◆ Provided text
+++

I45owl Wrote:WMD Owl Wrote:I know it will never come out in the next 50 years, but I would really like to know how we blew it on Iraq and WMD Intelligence.
Was the CIA fed disinformation that we bought hook, line, and sinker?
Did the WMD's go out of Iraq along with the estimated $1 billion in US currency and end up in Syria? And how much of this money was used to fund the insurgency? I can't understand why Saddam didn't take his money and run before the war when he had the chance.
Or did the Iranians set us up AGAIN???
I don't know what's that hard to figure out at this point. The US/UN and Iraq combined to destroy most of the WMD stockpiles that Iraq had. Iraq destroyed some as part of it's impertinence toward the inspection regime. Sadaam maintained ambiguity about whether or not he had WMD in order to control his population and his neighbors due to fear. He continued to be defiant toward the US/UN long after it made sense to most westerners because it would be a fatal sign of weakness for him to acquiesce. Given that any Iraqi that helped US intelligence would wind up dead along with the rest of their families, it's not hard to see how most intelligence agencies didn't have accurate information.

+++

◆ Data
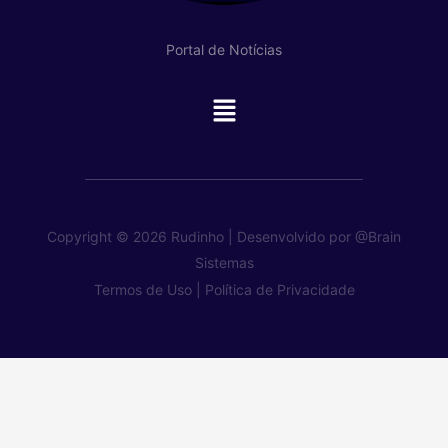
Portal de Notícias
Main
Menu
Copyright © 2026 Rudinho | Desenvolvido por
@Brain
Sistemas
Termos de Uso |
Política de Privacidade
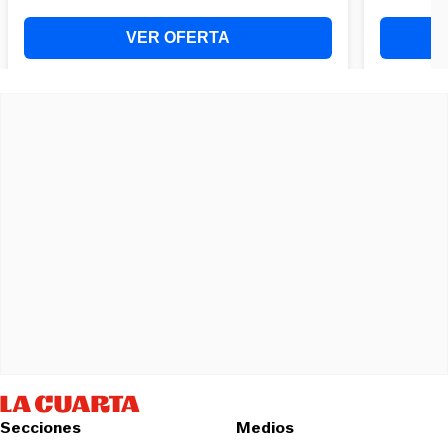
Secciones
Medios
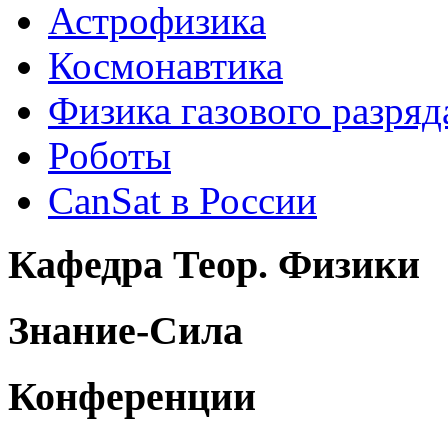
Астрофизика
Космонавтика
Физика газового разряд
Роботы
CanSat в России
Кафедра Теор. Физики
Знание-Сила
Конференции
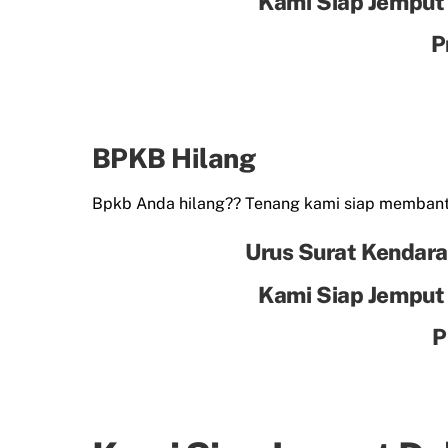
Kami Siap Jemput
P
BPKB Hilang
Bpkb Anda hilang?? Tenang kami siap membant
Urus Surat Kendara
Kami Siap Jemput
P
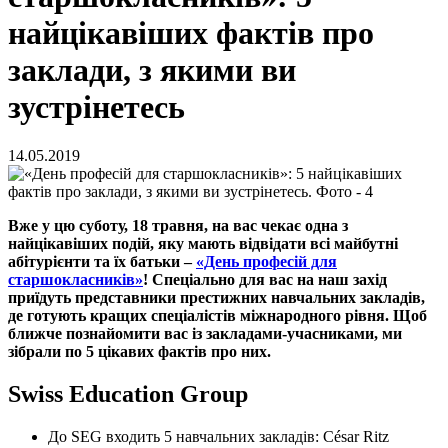
найцікавіших фактів про
заклади, з якими ви
зустрінетесь
14.05.2019
Вже у цю суботу, 18 травня, на вас чекає одна з
найцікавіших подій, яку мають відвідати всі майбутні
абітурієнти та їх батьки –
«День професій для
старшокласників»
! Спеціально для вас на наш захід
приїдуть представники престижних навчальних закладів,
де готують кращих спеціалістів міжнародного рівня. Щоб
ближче познайомити вас із закладами-учасниками, ми
зібрали по 5 цікавих фактів про них.
Swiss Education Group
До SEG входить 5 навчальних закладів: César Ritz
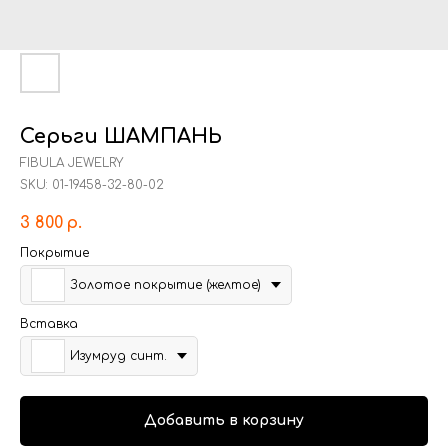
Серьги ШАМПАНЬ
FIBULA JEWELRY
SKU:
01-19458-32-80-02
3 800
р.
Покрытие
Золотое покрытие (желтое)
Вставка
Изумруд синт.
Добавить в корзину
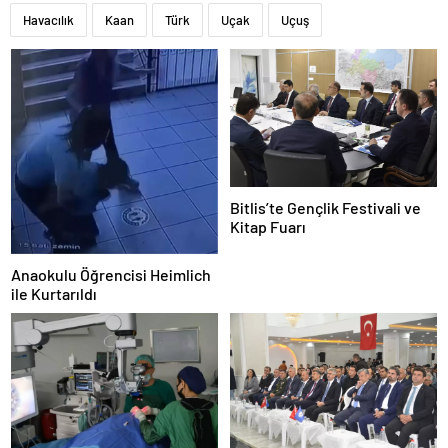
Havacılık
Kaan
Türk
Uçak
Uçuş
Bitlis’te Gençlik Festivali ve
Kitap Fuarı
Anaokulu Öğrencisi Heimlich
ile Kurtarıldı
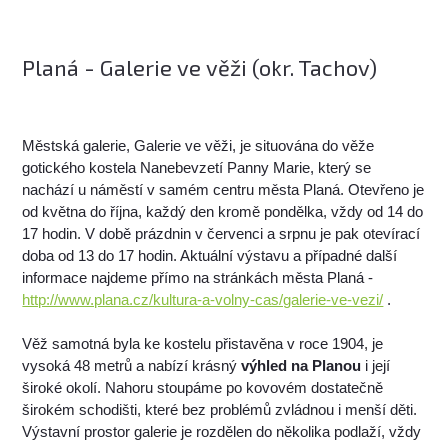
Planá - Galerie ve věži (okr. Tachov)
Městská galerie, Galerie ve věži, je situována do věže
gotického kostela Nanebevzetí Panny Marie, který se
nachází u náměstí v samém centru města Planá. Otevřeno je
od května do října, každý den kromě pondělka, vždy od 14 do
17 hodin. V době prázdnin v červenci a srpnu je pak otevírací
doba od 13 do 17 hodin. Aktuální výstavu a případné další
informace najdeme přímo na stránkách města Planá -
http://www.plana.cz/kultura-a-volny-cas/galerie-ve-vezi/
.
Věž samotná byla ke kostelu přistavěna v roce 1904, je
vysoká 48 metrů a nabízí krásný
výhled na Planou
i její
široké okolí. Nahoru stoupáme po kovovém dostatečně
širokém schodišti, které bez problémů zvládnou i menší děti.
Výstavní prostor galerie je rozdělen do několika podlaží, vždy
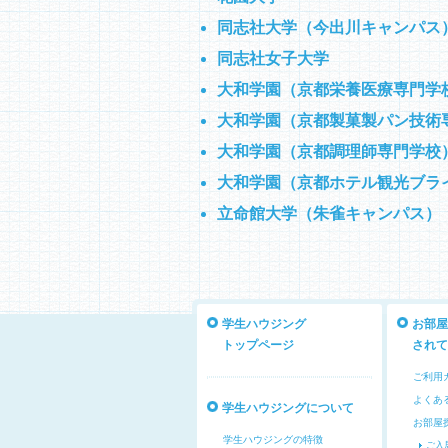
同志社大学（今出川キャンパス
同志社女子大学
大和学園（京都栄養医療専門学
大和学園（京都製菓製パン技術
大和学園（京都調理師専門学校
大和学園（京都ホテル観光ブラ
立命館大学（朱雀キャンパス）
学生ハウジング
お部屋
トップページ
されて
ご利用
よくあ
学生ハウジングについて
お部屋
学生ハウジングの特徴
ご入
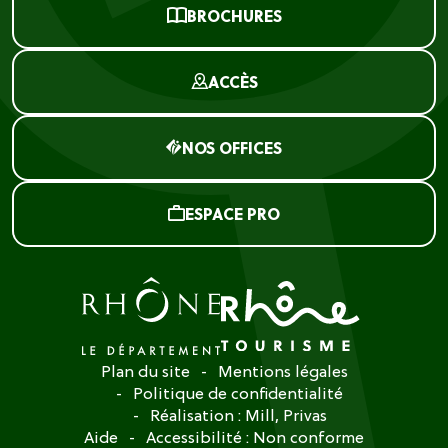
BROCHURES
ACCÈS
NOS OFFICES
ESPACE PRO
Plan du site
Mentions légales
Politique de confidentialité
Réalisation :
Mill, Privas
Aide
Accessibilité : Non conforme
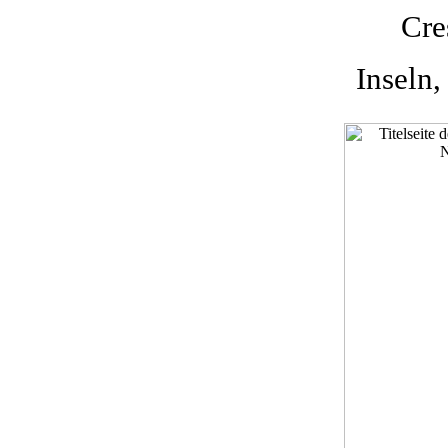
Cre
Inseln,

+++

◆ What you need to do
**a.** Please print the stretch of the forum post on Iraq WMD intelligence from "I don't know" through "have accurate information.".
**b.** In one to three sentences, explain why, according to the forum post on Iraq WMD intelligence, most intelligence agencies did not have accurate information.

◆ Results of the exercise
**a.**
I don't know what's that hard to figure out at this point. The US/UN and Iraq combined to destroy most of the WMD stockpiles that Iraq had. Iraq destroyed some as part of it's impertinence toward the inspection regime. Sadaam maintained ambiguity about whether or not he had WMD in order to control his population and his neighbors due to fear. He continued to be defiant toward the US/UN long after it made sense to most westerners because it would be a fatal sign of weakness for him to acquiesce. Given that any Iraqi that helped US intelligence would wind up dead along with the rest of their families, it's not hard to see how most intelligence agencies didn't have accurate information.

**b.** Any Iraqi who helped US intelligence would wind up dead, along with the rest of their family. That danger made it easy to see why most intelligence agencies lacked accurate information.